All this — particularly the settlements, so unnecessary, so disruptive, so in-yourface, so disproportionate, so provocatively wasteful of land, lives, water and defences — all this would make any sentient visitor angry. And then you drive back to Jerusalem, where almost nobody who bends your ear about 'the situation' has visited Gaza at any time, let alone in its present state of siege and degradation. And where decent people over dinner equivocate about the settlements and why 'natural growth' of 2.3 per cent a year really ought to be enough to get Arafat back to the negotiating table.
'The horrible thing that is happening to Israelis is that they are getting used to it,' wrote the Israeli novelist David Grossman recently. And it is true. They are getting used to it in the same way that we got used to the daily litany of death and dishonour in Northern Ireland, when it would take the murder of a child or a really large bomb in England to make us sit up and notice.
The difference in Israel is that almost no Jewish-Israeli journalists ever report firsthand on life and death on the West Bank or Gaza today. There are perfectly understandable reasons for this, as the temporary kidnapping of two Western correspondents in Gaza this week illustrated. The exceptions — I think there are three — are brave and, by and large, despised by Jewish Israelis. But the result is as if the entire conflict in Northern Ireland were reported from London, supplemented by RUC briefings, telephone interviews and the occasional army facility trip.
Some international correspondents — but only some — have made it their business to cultivate a decent range of contacts among the Palestinian community and to travel regularly to the occupied territories. The Guardian's correspondent, Suzanne Goldenberg, is one of them. It does not now surprise me that her work is unsettling to people who are used to a rather more circumscribed view of the situation.
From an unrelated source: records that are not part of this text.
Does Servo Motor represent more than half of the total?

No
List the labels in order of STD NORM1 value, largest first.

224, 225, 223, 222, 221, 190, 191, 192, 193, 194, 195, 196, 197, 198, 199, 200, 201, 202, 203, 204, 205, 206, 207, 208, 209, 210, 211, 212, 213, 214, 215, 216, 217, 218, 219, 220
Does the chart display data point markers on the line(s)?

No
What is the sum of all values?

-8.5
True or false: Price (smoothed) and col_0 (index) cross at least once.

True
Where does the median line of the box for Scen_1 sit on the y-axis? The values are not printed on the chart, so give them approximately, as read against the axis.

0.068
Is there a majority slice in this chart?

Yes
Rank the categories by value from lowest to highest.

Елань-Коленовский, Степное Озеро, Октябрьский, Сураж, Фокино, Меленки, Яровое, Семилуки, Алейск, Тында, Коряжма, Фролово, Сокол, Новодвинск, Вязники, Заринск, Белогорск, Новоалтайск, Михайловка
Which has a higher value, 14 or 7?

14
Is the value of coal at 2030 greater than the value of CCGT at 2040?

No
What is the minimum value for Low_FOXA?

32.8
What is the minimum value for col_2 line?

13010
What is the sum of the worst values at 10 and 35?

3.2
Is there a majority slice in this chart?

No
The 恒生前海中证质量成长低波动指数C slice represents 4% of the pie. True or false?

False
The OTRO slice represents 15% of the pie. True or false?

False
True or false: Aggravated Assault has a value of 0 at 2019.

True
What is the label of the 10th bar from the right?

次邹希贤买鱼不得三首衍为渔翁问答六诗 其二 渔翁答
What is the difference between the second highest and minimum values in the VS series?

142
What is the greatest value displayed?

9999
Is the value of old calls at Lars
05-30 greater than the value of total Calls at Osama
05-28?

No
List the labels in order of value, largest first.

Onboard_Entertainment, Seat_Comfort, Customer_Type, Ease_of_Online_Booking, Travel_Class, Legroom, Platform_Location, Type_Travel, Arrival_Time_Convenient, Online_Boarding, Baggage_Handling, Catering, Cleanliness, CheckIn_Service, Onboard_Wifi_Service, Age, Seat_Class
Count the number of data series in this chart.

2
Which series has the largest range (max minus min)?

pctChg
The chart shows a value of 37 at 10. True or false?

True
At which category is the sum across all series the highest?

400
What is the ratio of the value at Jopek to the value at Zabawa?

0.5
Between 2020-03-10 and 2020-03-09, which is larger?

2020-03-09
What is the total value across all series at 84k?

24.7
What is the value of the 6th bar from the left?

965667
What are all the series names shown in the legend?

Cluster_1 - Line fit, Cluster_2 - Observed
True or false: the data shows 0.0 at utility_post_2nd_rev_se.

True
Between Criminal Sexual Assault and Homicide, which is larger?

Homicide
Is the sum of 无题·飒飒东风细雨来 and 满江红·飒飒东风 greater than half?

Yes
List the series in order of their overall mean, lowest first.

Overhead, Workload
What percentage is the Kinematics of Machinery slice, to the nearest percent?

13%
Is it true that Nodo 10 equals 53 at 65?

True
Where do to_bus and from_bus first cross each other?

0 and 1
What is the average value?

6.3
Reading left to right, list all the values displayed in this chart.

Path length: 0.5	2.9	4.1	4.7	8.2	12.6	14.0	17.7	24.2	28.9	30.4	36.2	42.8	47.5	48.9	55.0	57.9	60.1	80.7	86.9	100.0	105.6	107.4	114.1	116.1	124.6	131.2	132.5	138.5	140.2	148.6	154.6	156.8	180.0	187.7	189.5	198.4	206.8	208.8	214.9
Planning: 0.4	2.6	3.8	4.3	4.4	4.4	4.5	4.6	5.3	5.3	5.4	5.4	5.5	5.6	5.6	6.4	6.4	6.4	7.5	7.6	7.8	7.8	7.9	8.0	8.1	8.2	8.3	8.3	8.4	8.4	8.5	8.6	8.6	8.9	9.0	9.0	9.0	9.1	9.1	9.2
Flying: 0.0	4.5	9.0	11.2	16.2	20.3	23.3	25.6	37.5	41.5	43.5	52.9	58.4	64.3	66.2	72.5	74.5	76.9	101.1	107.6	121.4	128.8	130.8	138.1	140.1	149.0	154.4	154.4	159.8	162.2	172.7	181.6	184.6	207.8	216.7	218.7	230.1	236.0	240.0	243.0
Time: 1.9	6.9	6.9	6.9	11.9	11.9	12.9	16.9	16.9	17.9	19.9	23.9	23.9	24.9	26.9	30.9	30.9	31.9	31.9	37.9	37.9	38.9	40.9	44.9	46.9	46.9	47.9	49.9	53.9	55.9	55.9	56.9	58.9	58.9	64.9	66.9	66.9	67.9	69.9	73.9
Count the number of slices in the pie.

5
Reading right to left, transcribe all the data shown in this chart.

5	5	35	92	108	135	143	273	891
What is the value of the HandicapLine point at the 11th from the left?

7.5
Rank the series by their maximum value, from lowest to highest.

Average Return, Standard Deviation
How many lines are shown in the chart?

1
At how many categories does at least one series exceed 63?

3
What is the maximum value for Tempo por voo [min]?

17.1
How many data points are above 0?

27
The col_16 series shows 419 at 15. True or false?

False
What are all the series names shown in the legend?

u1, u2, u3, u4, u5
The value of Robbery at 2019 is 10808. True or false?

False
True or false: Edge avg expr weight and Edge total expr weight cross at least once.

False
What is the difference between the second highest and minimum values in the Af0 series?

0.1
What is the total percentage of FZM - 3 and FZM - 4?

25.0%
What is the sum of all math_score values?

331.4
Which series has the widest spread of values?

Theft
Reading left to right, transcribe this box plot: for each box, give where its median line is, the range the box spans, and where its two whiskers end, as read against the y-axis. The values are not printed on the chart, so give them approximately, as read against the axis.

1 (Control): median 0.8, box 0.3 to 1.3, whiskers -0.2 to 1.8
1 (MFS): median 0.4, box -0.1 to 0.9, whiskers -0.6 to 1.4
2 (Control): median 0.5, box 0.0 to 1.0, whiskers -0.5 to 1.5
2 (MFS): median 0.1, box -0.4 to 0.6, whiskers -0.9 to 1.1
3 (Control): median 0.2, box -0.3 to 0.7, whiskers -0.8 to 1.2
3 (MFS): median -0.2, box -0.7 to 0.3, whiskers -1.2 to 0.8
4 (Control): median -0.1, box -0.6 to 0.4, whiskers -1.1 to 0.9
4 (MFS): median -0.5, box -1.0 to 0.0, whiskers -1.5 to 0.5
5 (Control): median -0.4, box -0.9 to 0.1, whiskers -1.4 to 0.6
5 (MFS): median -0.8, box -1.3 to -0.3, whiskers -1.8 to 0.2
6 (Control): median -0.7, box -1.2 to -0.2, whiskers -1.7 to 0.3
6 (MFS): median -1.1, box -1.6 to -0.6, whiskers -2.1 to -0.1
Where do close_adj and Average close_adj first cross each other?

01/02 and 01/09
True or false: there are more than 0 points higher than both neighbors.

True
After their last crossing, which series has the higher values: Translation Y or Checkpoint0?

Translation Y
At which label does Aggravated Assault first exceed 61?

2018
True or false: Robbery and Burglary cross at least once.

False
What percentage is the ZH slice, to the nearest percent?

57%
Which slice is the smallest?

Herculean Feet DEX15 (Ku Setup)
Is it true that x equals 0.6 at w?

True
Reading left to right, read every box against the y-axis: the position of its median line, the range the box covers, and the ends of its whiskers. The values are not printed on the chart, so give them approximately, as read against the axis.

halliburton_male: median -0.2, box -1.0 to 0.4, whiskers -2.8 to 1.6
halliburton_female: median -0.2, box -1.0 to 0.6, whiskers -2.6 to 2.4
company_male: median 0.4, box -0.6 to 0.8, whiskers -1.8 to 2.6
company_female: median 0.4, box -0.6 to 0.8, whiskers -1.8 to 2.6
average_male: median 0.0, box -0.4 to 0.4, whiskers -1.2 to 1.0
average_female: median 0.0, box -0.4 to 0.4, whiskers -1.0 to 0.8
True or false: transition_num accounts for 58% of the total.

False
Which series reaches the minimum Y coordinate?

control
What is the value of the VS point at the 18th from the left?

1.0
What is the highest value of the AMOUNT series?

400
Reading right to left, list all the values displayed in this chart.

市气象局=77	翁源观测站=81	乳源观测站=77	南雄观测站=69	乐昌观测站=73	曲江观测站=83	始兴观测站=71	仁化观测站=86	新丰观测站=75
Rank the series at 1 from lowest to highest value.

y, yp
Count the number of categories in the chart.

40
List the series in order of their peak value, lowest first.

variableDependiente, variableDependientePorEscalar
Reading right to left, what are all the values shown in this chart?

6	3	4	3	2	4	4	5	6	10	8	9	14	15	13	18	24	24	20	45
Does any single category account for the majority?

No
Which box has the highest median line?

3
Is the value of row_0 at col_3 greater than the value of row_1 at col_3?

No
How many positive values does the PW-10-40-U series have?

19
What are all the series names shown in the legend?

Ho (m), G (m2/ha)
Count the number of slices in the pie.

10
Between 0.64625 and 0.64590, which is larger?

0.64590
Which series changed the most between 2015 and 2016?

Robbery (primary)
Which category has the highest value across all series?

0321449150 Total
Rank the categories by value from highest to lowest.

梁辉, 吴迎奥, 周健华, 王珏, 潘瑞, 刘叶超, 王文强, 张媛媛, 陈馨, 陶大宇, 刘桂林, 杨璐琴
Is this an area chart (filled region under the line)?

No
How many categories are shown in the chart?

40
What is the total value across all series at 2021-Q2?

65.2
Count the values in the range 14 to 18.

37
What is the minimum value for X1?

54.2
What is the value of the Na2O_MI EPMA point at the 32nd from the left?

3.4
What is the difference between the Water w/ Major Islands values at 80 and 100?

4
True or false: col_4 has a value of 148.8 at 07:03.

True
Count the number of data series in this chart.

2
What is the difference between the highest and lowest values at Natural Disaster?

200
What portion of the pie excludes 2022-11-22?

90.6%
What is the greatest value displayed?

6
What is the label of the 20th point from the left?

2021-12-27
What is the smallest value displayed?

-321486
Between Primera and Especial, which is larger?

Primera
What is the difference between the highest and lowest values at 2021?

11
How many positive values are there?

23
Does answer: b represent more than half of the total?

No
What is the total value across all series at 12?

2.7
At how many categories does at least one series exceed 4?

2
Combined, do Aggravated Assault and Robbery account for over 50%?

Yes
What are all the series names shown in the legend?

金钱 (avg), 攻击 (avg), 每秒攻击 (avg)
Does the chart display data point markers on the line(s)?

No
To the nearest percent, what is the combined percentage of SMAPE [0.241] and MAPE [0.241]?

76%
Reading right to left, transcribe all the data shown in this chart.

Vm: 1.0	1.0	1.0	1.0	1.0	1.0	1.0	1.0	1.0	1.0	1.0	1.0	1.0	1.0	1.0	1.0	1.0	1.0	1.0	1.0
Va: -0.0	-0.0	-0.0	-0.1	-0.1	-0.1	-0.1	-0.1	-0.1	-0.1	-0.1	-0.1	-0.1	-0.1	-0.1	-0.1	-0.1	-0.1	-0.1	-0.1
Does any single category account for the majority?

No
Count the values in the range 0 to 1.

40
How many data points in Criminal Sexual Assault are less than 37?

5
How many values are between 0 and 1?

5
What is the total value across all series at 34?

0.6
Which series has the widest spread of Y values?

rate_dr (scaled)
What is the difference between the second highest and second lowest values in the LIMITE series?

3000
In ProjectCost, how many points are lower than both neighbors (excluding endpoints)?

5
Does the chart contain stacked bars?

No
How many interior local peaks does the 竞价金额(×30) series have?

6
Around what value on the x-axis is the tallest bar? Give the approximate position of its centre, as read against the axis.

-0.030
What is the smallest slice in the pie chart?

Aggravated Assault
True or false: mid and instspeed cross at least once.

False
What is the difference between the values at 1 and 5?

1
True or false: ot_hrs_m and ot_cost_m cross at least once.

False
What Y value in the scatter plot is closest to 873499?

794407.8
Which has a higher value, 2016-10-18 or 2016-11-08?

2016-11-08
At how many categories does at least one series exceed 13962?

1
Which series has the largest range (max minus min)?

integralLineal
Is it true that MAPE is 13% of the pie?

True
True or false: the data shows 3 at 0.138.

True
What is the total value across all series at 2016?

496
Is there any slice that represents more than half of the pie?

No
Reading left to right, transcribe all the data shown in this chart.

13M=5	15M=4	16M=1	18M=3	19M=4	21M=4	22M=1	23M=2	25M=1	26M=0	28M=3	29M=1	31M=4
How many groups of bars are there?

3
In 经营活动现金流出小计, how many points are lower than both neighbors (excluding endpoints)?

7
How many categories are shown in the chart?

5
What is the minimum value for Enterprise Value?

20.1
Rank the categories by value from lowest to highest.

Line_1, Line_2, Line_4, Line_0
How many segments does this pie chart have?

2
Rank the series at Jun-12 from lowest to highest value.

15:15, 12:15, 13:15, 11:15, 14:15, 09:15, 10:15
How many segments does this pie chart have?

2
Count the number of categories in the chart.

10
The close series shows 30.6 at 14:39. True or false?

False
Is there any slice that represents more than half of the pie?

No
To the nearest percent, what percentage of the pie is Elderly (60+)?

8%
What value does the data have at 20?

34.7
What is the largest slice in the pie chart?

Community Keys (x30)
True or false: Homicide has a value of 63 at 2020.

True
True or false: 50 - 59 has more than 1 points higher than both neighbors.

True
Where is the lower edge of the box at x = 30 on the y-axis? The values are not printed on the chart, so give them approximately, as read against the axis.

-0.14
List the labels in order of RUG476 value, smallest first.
She is regularly accused of being a self-hating Jew. She has been threatened with withdrawal of accreditation. Her email — much of it organised by pressure groups from around the world — is so hate-filled and disturbing that she has been forced to change her address.
Of course, it needs recording that the week I was there, there were many other causes for anger. The day I arrived a boat bearing a lethal cache of weapons destined for Gaza was intercepted by the Israeli navy. My visit also coincided with two innocent Jewish teenagers being bludgeoned by unknown Palestinian hands and left to die in a cave. Two Romanian workers were killed by a Palestinian bomb at a checkpoint through which we had just passed on the Gaza Strip. And, for completeness sake, the day I arrived a four-month-old Palestinian girl was killed by an Israeli tank shell which hit her parents' house in a refugee camp in the south of the Gaza Strip.
And. yes, I know of Arafat's culpability and failings. I met Fateh and Tanzim men and saw their guns in action. I was shown examples of crude incitement to bloodlust in the Arab media (see panel, below). I was treated to intelligence briefings about Hamas leaders and Palestinian terror chiefs. But in the end I also recognised what the eminent sociologist Professor Stanley Cohen meant when he wrote recently of how there is in modern Israel 'an exclusion of Palestinians from a shared moral universe'. And when, just after I left, I heard of Israeli F-16s in action against Palestinian civilian areas, I felt doubly uneasy about a country's apparent inability to use humanely the massive power it has accumulated.
That is not what I wanted to feel when I set out on my trip, for I have always been convinced — and remain convinced — of the necessity of a Jewish sanctuary. But that is what I did feel, and it was troubling.
Alan Rusbridger is the editor of the Guardian.